Top 5 CD-RW Drives
Ricoh's new MP9120A offers leading-edge performance--and movies, too.
Jon L. Jacobi
All-in-one drives that read from and write to CD media and can read DVD-ROMs and play DVD movies are certainly appealing, especially if you're running short of drive bays or IDE connectors. But first-generation combination CD-RW/DVD-ROM drives were expensive and slow. Ricoh's new MediaMaster MP9120A, however, couples record-setting 12X/10X/32X CD-Recordable/CD-Rewritable speed with 8X DVD-ROM performance in one device.
Debuting at number two this month, this $349 CD-RW drive costs little more than what you'd pay for a 12X/10X/32X CD-RW drive and a separate high-quality 8X DVD-ROM drive, and it takes up only one drive bay. Plus, the drive features Ricoh's new JustLink technology. As does Sanyo Electric's Burn-Proof technology (found in our repeat Best Buy, the Plextor PlexWriter 12/10/32A), JustLink promises to solve the problem of CD-R discs being ruined by buffer underruns. With the protection offered by such technology, you should be able to get away with doing other things while burning a disc--such as checking your e-mail--without worrying that the disc will be destroyed by an interruption in data flow before it has been completely written.
The other two new Top 5 contenders this month, TDK's $299 veloCD 12/10/32 and Sony's $299 Spressa Professional CRX160E-A1, promise 12X/10X/32X performance. However, both failed to deliver in least one area.
The TDK wrote to CD-R as advertised at 12X, but it wrote to and read CD-RW at speeds more in line with an 8X/8X drive. The prime suspect was the drive's bundled Ahead InCD packet-writing software. When we switched to Prassi's abCD, the drive turned in times commensurate with other 10X CD-RW drives. According to TDK, the issue is not hardware related; Ahead is looking into the software performance discrepancy.

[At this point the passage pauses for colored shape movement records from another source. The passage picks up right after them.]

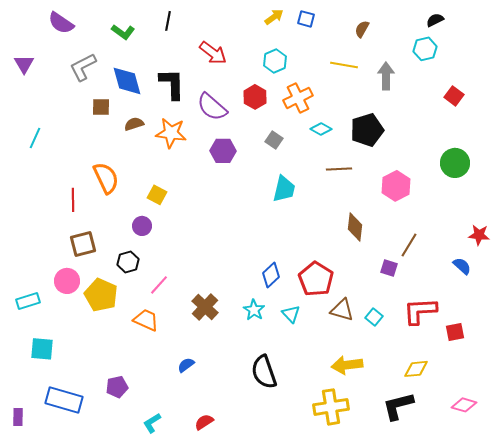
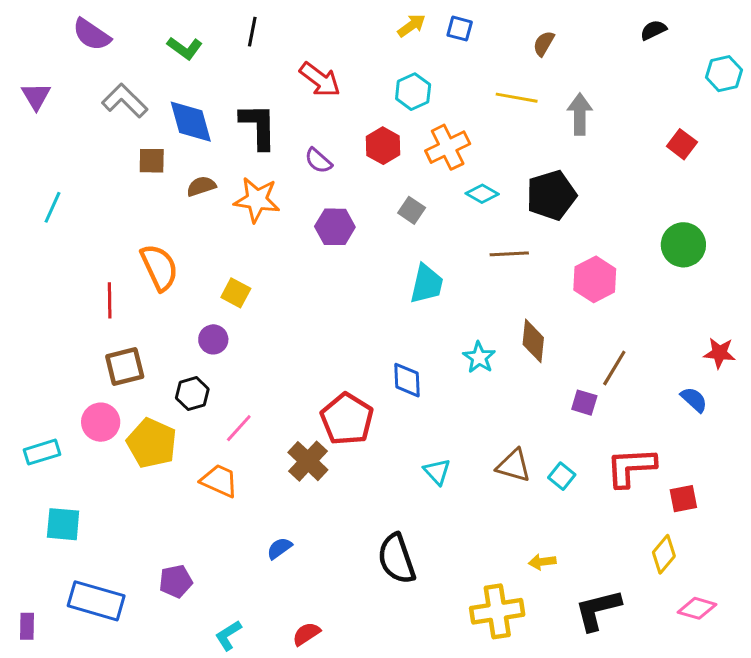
cyan hexagon: (425, 49) -> (724, 74), moved
gray L-shape: (83, 67) -> (125, 101), turned 72
purple semicircle: (212, 107) -> (318, 161), size x0.6
blue diamond: (271, 275) -> (407, 380), moved, turned -50
red pentagon: (316, 279) -> (347, 419), moved
cyan star: (254, 310) -> (479, 357), moved
yellow arrow: (347, 365) -> (542, 562), moved, size x0.6
yellow diamond: (416, 369) -> (664, 554), moved, turned -45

The Sony drive's problem was more serious. Sony lists a 400-MHz Pentium II CPU as a minimum system requirement, and it's not kidding. Our 400-MHz Celeron test bed was unable to write CD-R on the fly until we enabled the CD Extreme mastering software's "cache all files" option. For on-the-fly jobs, the Sony's 8X time of 7 minutes, 13 seconds was actually faster than its 12X time of 8 minutes and 9 seconds. The drive burned at 12X, however the 3 minutes, 46 seconds the software took to assemble and cache all the files sandbagged it. When we installed the drive in a 650-MHz Athlon system, the on-the-fly 12X time dropped to a more than respectable 5 minutes and 1 second.
The PlexWriter 12/10/32A holds fast to the number one spot, while its slower but less expensive sibling, the PlexWriter 8/4/32A, stays on the chart at number four. Other drives offer much better speed these days but typically at higher prices than the reasonable $185 the PlexWriter 8/4/32A sells for. An exception, in CD-RW speed at least, is the $179 Pacific Digital 8824ei, an 8X/8X/24X drive that's a bargain for those who are willing to compromise on CD-ROM read speed. As a result of its low price point--and some adjustments that we made to our chart calculations this month to reflect the market--this model takes the number three spot.
Call Back in the Morning
Sony drives dropped in the rankings this month due to the company's new, less generous technical support policies. The company's former round-the-clock support has been replaced by 12-hour-a-day, Monday-through-Saturday service. The new policy is still better than many, but without the extra credit earned by the endless support hours, the CRX140E/CH2 slipped to the number five spot.
Even Faster Drives on the Horizon
Earlier this month, Yamaha announced the first CD-RW drive to break the 12X CD-R barrier. The CRW2100 series of 16X/10X/40X drives will be available in three interfaces: IDE, SCSI, and IEEE 1394. Utilizing an 8MB buffer and Yamaha's new Waste-Proof buffer underrun compensation technology, the drives promise excellent performance. The CRW2100 series will use a combination of the more conventional Constant Linear Velocity writing technique with Constant Angular Velocity to write to CD-Rs at up to 16X. With CLV, the speed of the drive varies to keep the disc moving at a constant speed relative to the head. In other words, to write at a constant 12X speed the drive spins faster when the head is writing the inner tracks than it does when it is writing the outer tracks. When the drive switches over to CAV, the disc starts spinning at a constant rate, and the head can write data even more quickly on the perimeter of the disc than it could on the inner tracks. We'll see if this Yamaha unit lives up to its billing once we receive a shipping unit.